Buyers should review this carefully and ask questions if anything looks different from what they expected.
At this stage, escrow will also prepare final signing documents. In California, buyers usually sign closing documents before the official closing date.
Step 17: Final Walkthrough
The final walkthrough usually happens shortly before closing. This is not a full inspection.

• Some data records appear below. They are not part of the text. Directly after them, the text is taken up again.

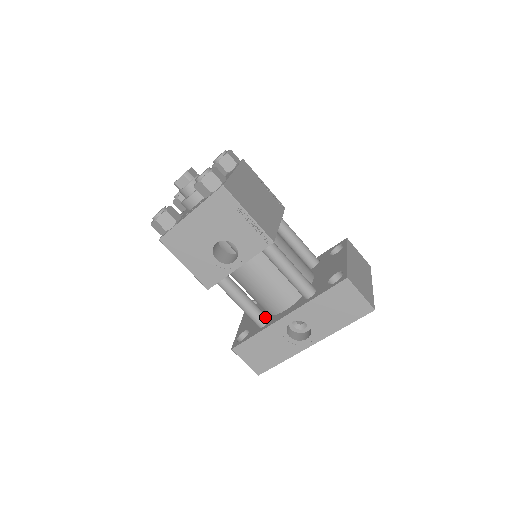
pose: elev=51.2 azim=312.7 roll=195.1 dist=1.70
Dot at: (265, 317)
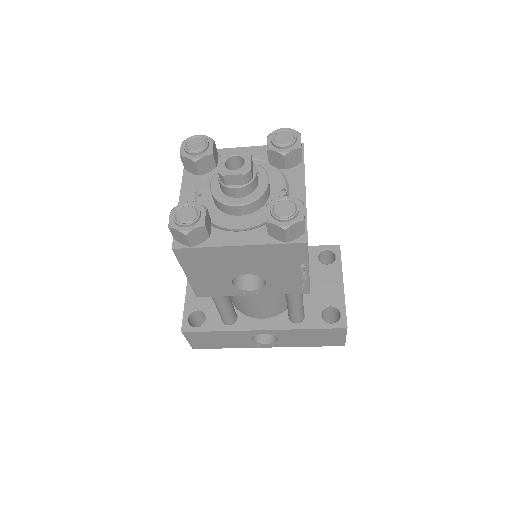
Dot at: (236, 316)
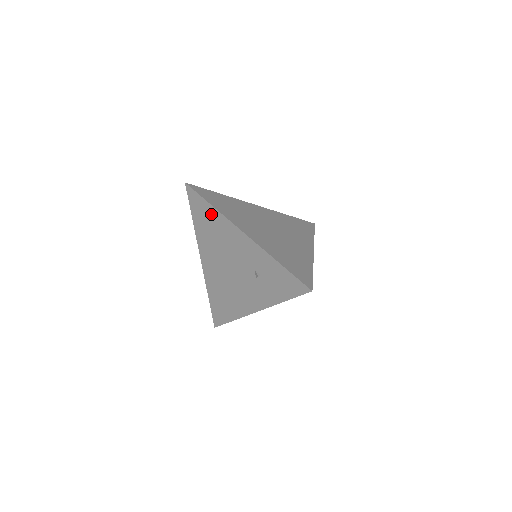
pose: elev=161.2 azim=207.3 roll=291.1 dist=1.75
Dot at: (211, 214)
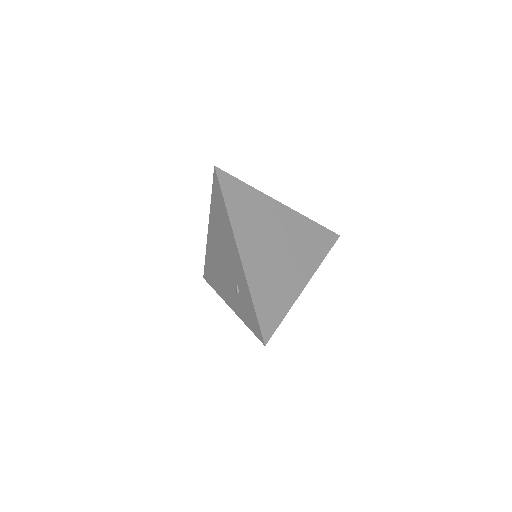
Dot at: (224, 212)
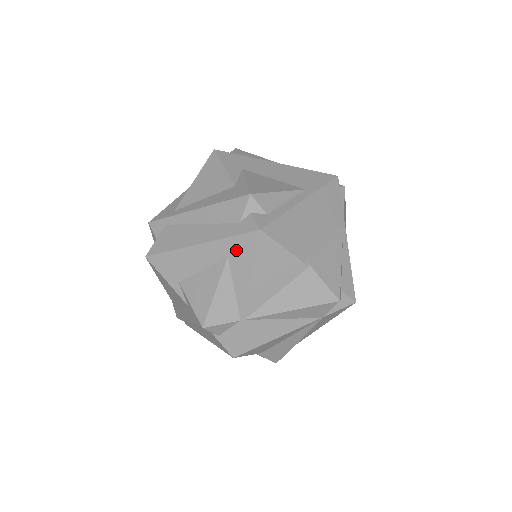
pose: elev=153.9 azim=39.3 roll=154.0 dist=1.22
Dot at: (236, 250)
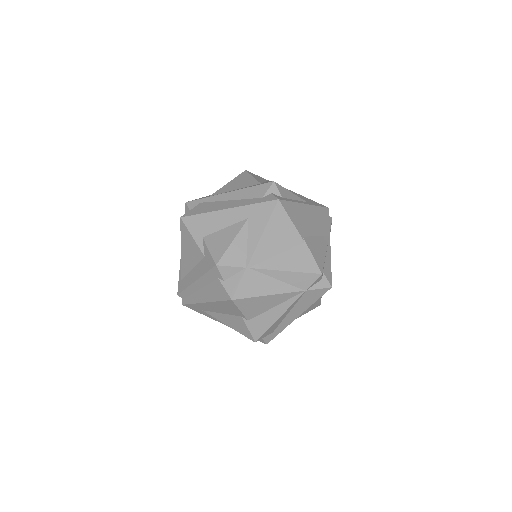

It is a chance to confirm that the property is in the expected condition, agreed-upon repairs were completed if applicable, and the seller has not caused new damage or removed items that were supposed to remain.
If something is wrong, your Realtor can help address it before closing.
Step 18: Funding, Recording, and Getting the Keys
After you sign loan documents, the lender funds the loan. Escrow then coordinates recording with the county. Once the deed records, you officially own the home.
In California, closing is not complete just because you signed documents. The key moment is recording. After confirmation of recording, the home is yours and keys can be released according to the contract.
Why the California Home Buying Process Feels So Overwhelming...
When you look at the entire process from beginning to end, it is no wonder so many buyers feel overwhelmed.
Buying a home in California is not just about finding a property online and writing an offer. It involves getting pre-qualified or pre-approved, understanding mortgage rates, comparing loan options, signing a buyer representation agreement, reviewing compensation terms, touring homes strategically, analyzing comparable sales, writing a strong offer, navigating escrow, reviewing disclosures, completing inspections, managing appraisal risk, securing insurance, removing contingencies, signing closing documents, and finally waiting for the deed to record.
That is a lot.
And that is exactly why having the right Realtor makes all the difference.
The right agent helps you understand what is happening before it becomes stressful. They help you compare homes with context, read disclosures carefully, understand your contractual obligations, protect your contingencies, communicate with your lender, negotiate strategically, and make decisions from a place of clarity instead of panic.
In today’s California real estate market, buyers need more than access to listings. They need guidance, interpretation, strategy, and someone who can help them understand the full picture from the first financing conversation through closing.
Buying a home may still be complicated, but it does not have to feel like you are figuring it out alone.